Theorem \(3''\). Let \(\mathfrak F\) be a class of fields; \(\mathfrak G\) a class of ordered abelian groups satisfying condition \((*)\); \(\mathfrak F(\mathfrak G)=\{\langle F,v,\Gamma\rangle\mid \langle F,v,\Gamma\rangle\) is an absolutely unramified maximal norming; \(F\in\mathfrak F,\ \Gamma\in\mathfrak G\}\). If \(T_1\) is a system of axioms for the theory of the class \(\mathfrak F\); \(T_2\) is a system of axioms for the theory of the class \(\mathfrak G\), then \(T_0\cup T_0'\cup T_1^F\cup T_2^\Gamma\) is a system of axioms for the theory of the class \(\mathfrak F(\mathfrak G)\).

Theorem \(4''\). Let \(\mathfrak F\) be a class of fields, \(\mathfrak G\) a class of ordered abelian groups satisfying condition \((*)\). If the theory of the class \(\mathfrak F\) is decidable and the theory of the class \(\mathfrak G\) is decidable, then the theory of the class \(\mathfrak F(\mathfrak G)\) is decidable.

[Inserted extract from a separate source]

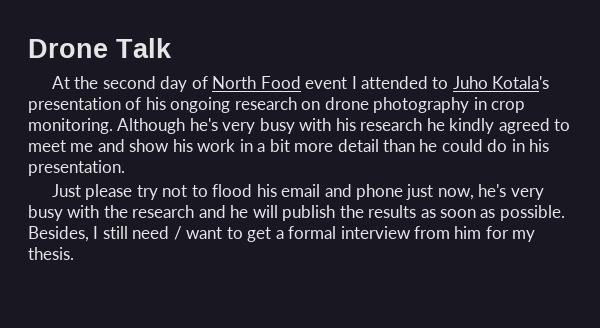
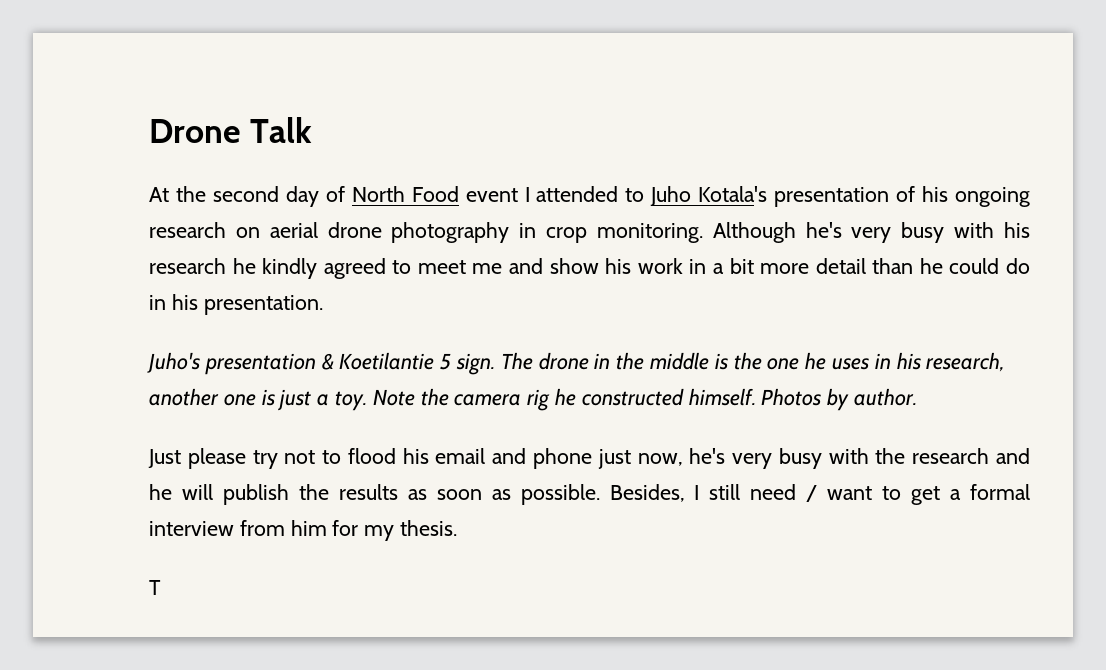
(321, 105) none -> [269,222,318,238] aerial
(125, 168) none -> [147,352,1006,375] [149,388,918,411] // Juho's presentation & Koetilantie 5 sign. The drone in the middle is the one he uses in his research, another one is just a toy. Note the camera rig he constructed himself. Photos by author.
(74, 253) none -> [149,580,161,595] // T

1. All results on the decidability of elementary theories of fields obtained in \((^1,^3)\) are consequences of the theorems indicated above. For example, from Theorem \(4''\) it follows that, for any prime number \(p\), the theory of the field \(Q_p\) of \(p\)-adic numbers is decidable.

Theorems 4, \(4'\), \(4''\) make it possible to indicate many different fields and classes of fields with decidable theory; for example, an infinite field of characteristic \(p\ne 0\) with decidable theory that is not algebraically closed. The class of fields of formal power series \(\{F, F\{t_1\},\ldots,F\{t_1\},\ldots,\ldots\{t_n\},\ldots\}\) has a decidable theory if the field \(F\) of characteristic 0 has a decidable theory, or the class of fields of formal power series \(\{F(t^\Gamma)\mid \Gamma\in\mathfrak G\}\), if \(F\) is a field of characteristic 0 with decidable theory, \(\mathfrak G\) is an arbitrary class of ordered abelian groups with decidable theory, etc.

Received
5 VI 1965

CITED LITERATURE

\(^1\) Yu. L. Ershov, Algebra and Logic, seminar, 4, no. 2, 1965, p. 5.
\(^2\) O. Zariski, P. Samuel, Commutative Algebra, 2, Moscow, 1963.
\(^3\) J. Ax, S. Kochen, Diophantine Problems over Local Fields, I, II, III, Preprint, Ithaca, N. Y., 1964.
\(^4\) I. Kaplansky, Duke Math. J., 9, 303 (1942).
\(^5\) J.-P. Serre, Corps locaux, Paris, 1962.